At the very least, many people, including legal practitioners, are aware of what a will is and its ability to dispose of property upon the death of the testator (the person who created the will). However, what is less well known are some issues that this blog will have more detailed individual posts about, including: When must a will be probated? Must a will be in a specific format or have "magic language"? Is disinheritance permitted in Texas? Why not a revocable living trust?

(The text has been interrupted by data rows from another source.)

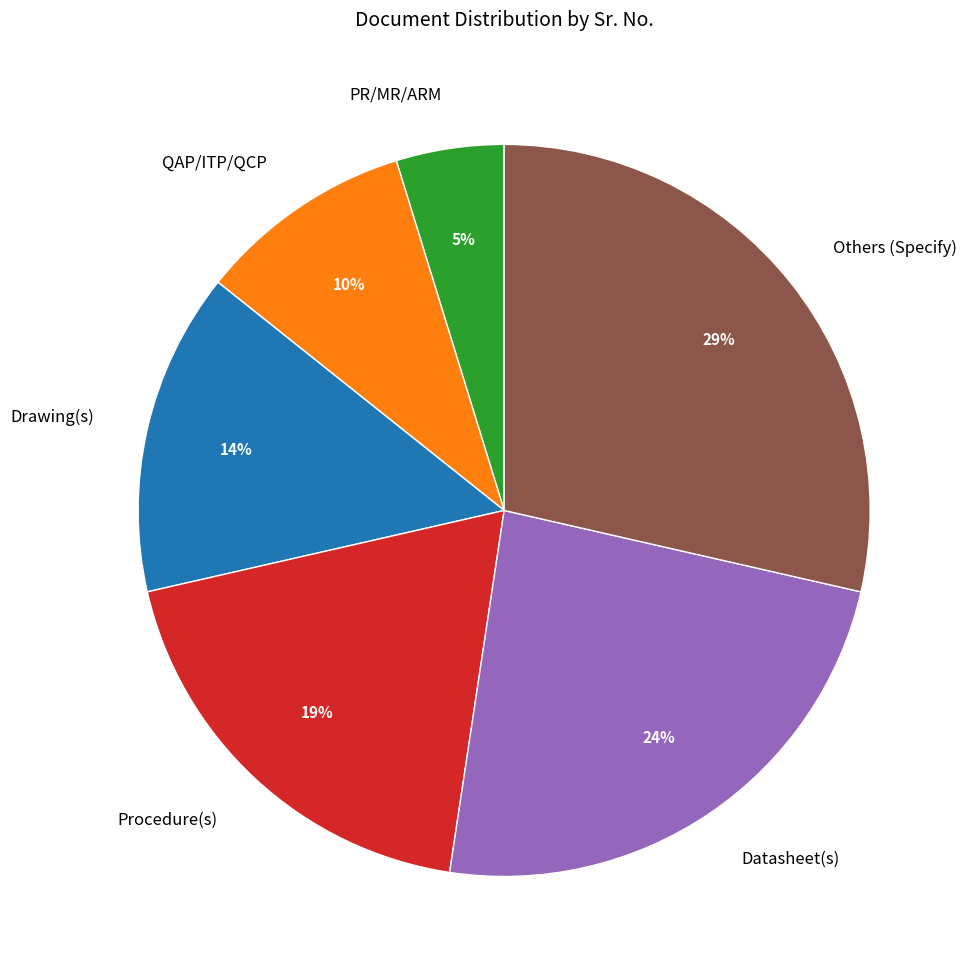

True or false: Others (Specify) accounts for 29% of the total.

True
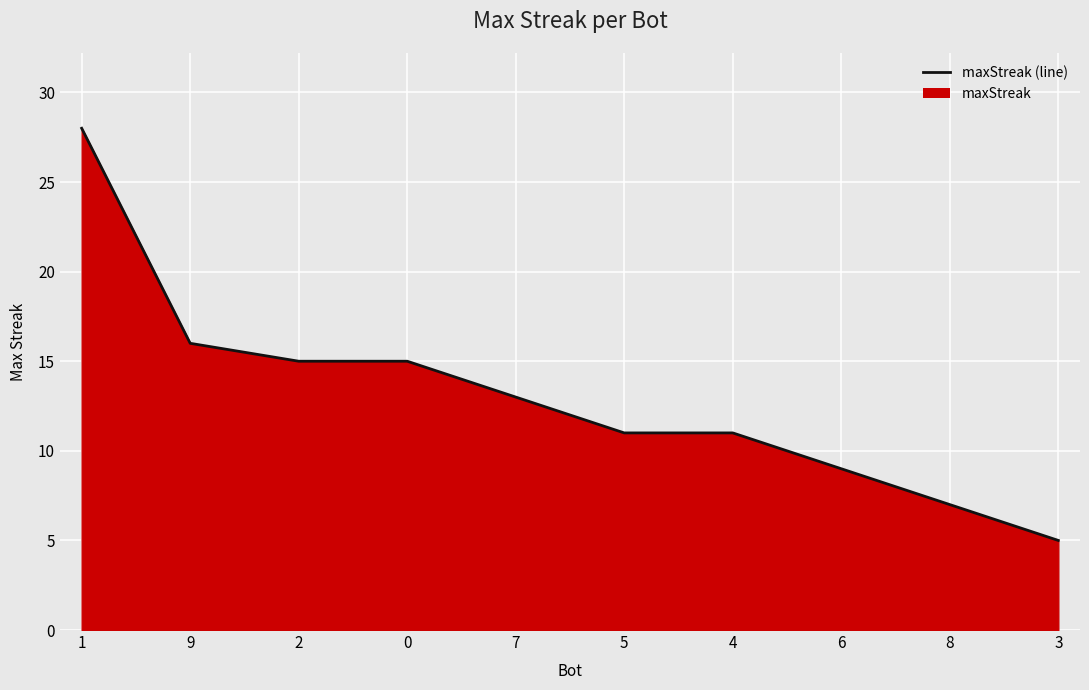

Which label corresponds to the smallest value in the chart?

3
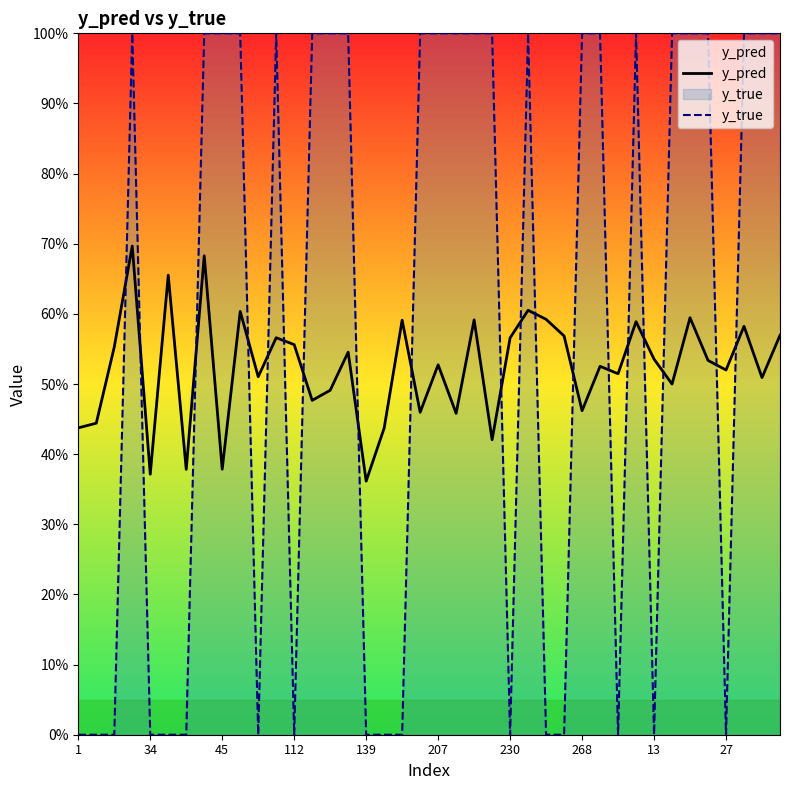

What is the sum of the y_true values at 11 and 29?

2.0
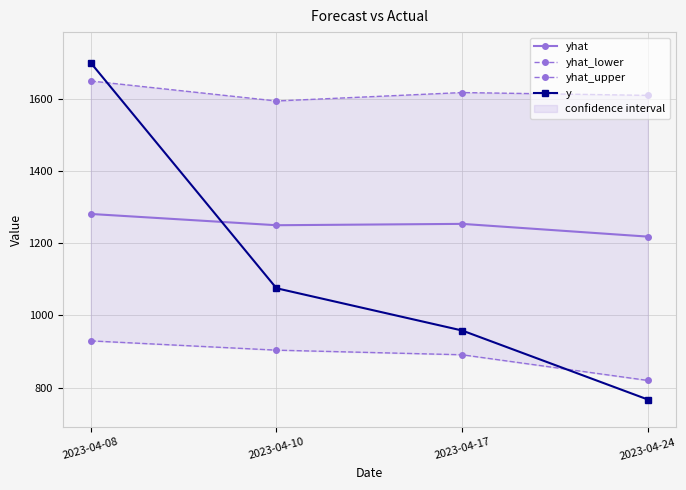

The yhat_lower series shows 929.3 at 2023-04-08. True or false?

True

More globally, however, the importance of a will in today's blended multi-generational families with complex issues cannot be underscored enough. In fact, it is quite common for people to walk into an attorney's office (from the indigent to the wealthy) and say, "My loved one died not leaving a will. What happens now?" Each particular case will require a thorough review of the family history facts involved and all the generations it will concern. Further, issues of community property v. separate property and children outside of the marriage take a more simple probate into a more complex one. With a properly drafted and executed will, many of these issues can be avoided or addressed, because along with a properly drafted will, should come legal advice and counsel on the law of trusts and estates.
Therefore, the importance of a will is not just the document itself but the estate planning process that accompanies it. A properly drafted estate plan addresses many issues like disability, health concerns, charitable giving, estate taxes, management and disposition of property, and memorializing desires. A will should be one of the many things considered in a thoughtful and comprehensive estate plan.